JWST will look for exoplanets transiting their stars and will also be able to directly image some larger exoplanets orbiting brighter stars by using coronagraphs. It will also be able to study the atmospheres of those exoplanets.

Instruments on the telescope include the Near-Infrared Camera (NIRCam), Near-Infrared Spectrograph (NIRSpec), Mid-Infrared Instrument (MIRI), and Fine Guidance Sensor/Near InfraRed Imager and Slitless Spectrograph (FGS/NIRISS).

Engineers also recently deployed the telescope’s “wings”—side portions of the backplane structure which fold up. The wings and telescope structure make up the telescope’s carbon fiber framework which will hold all 18 of the telescope’s mirrors as well as the tower for the primary mirror.

“The two wings of the telescope structure will eventually hold 6 of Webb’s 18 primary mirror segment assemblies,” said Adam Carpenter, Mechanical Integration Engineer at Goddard.  “They are necessary so that the observatory can fold up in order to fit into the launch vehicle.”

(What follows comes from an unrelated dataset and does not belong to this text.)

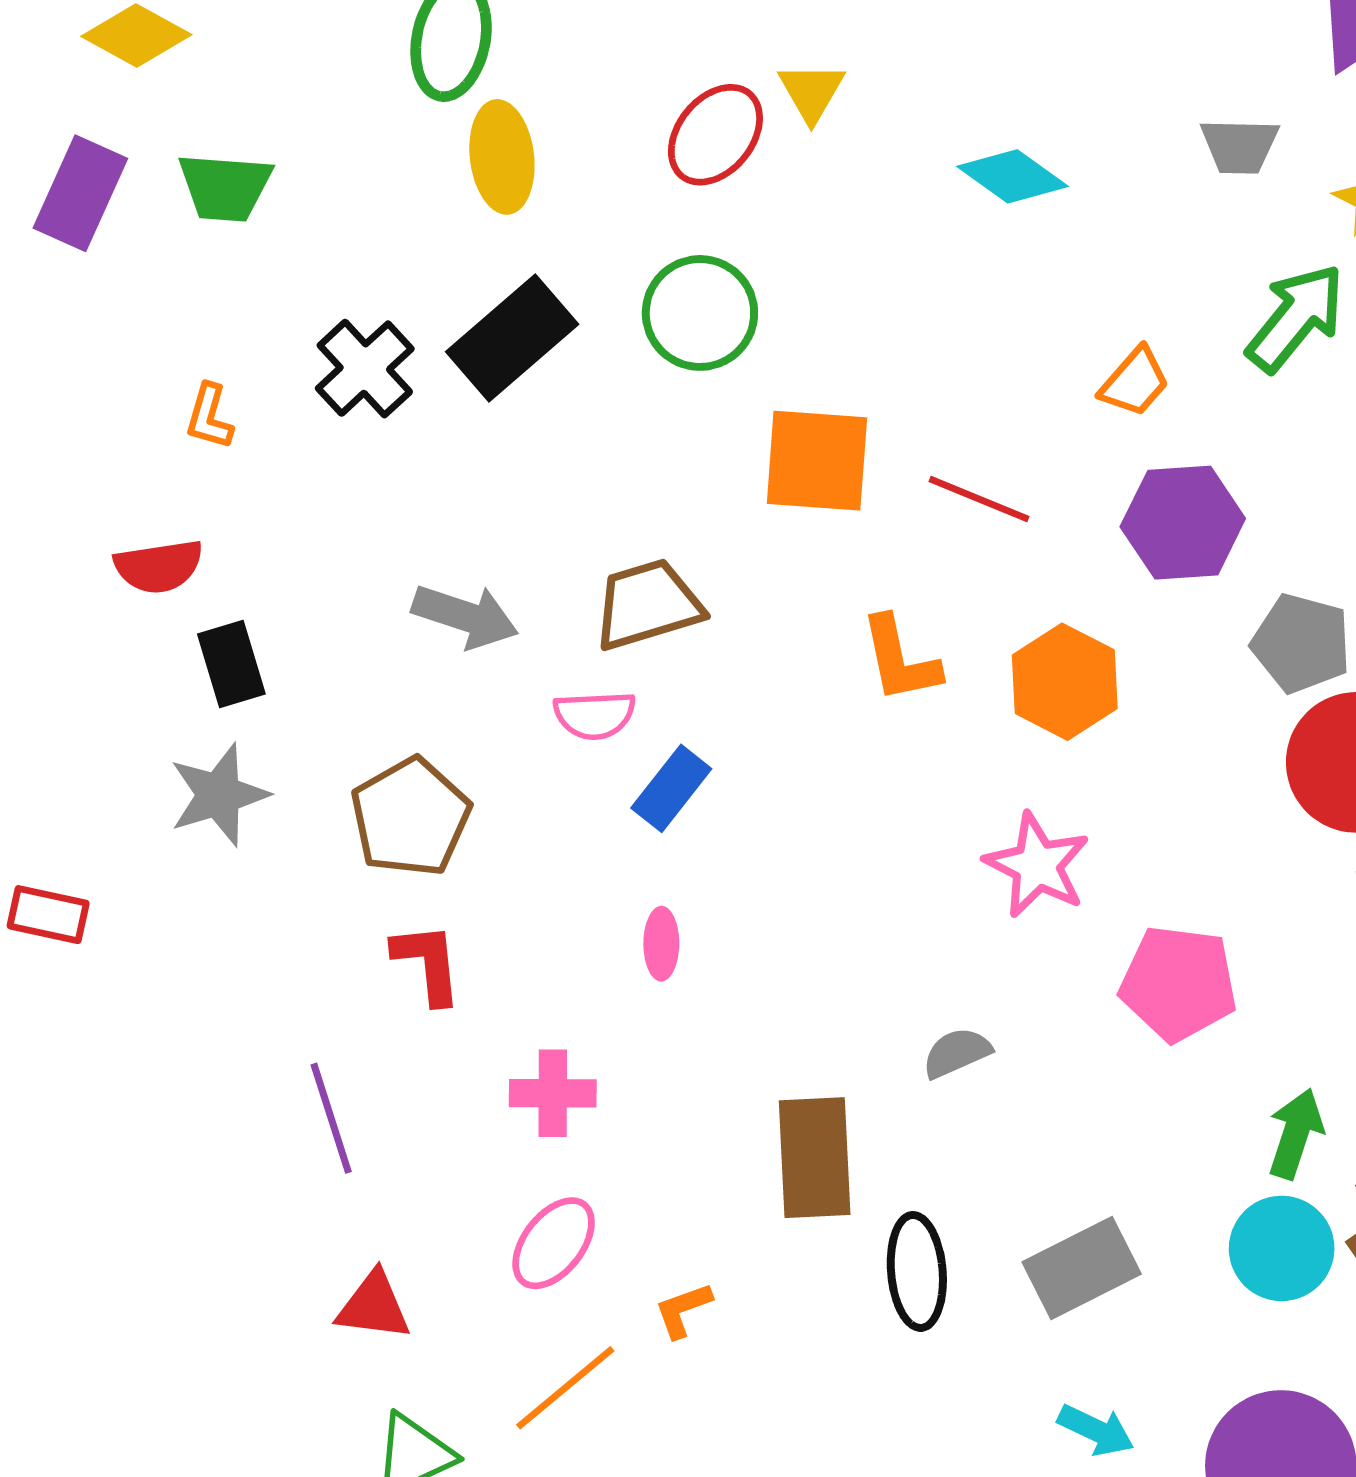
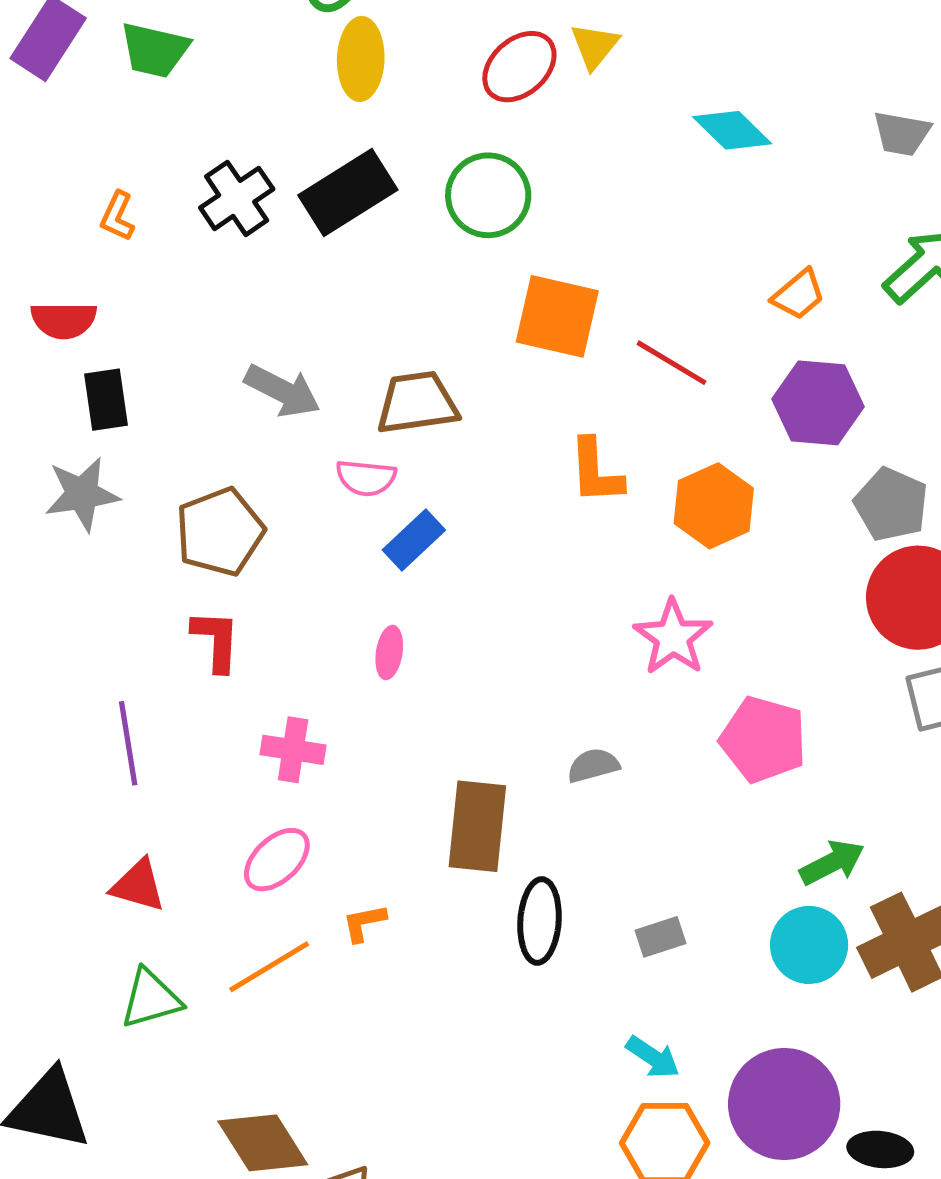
green arrow: (1296, 1134) -> (832, 863), turned 36
gray rectangle: (1082, 1268) -> (661, 937), size x0.6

JWST will be the premiere telescope of the next decade and will be used by thousands of astronomers worldwide. Formerly known as the “Next Generation Space Telescope” (NGST), it was renamed in September 2002 after a former NASA administrator, James Webb.

More information about the James Webb Space Telescope is available here. JWST is a joint project of NASA, the European Space Agency (ESA), and the Canadian Space Agency (CSA).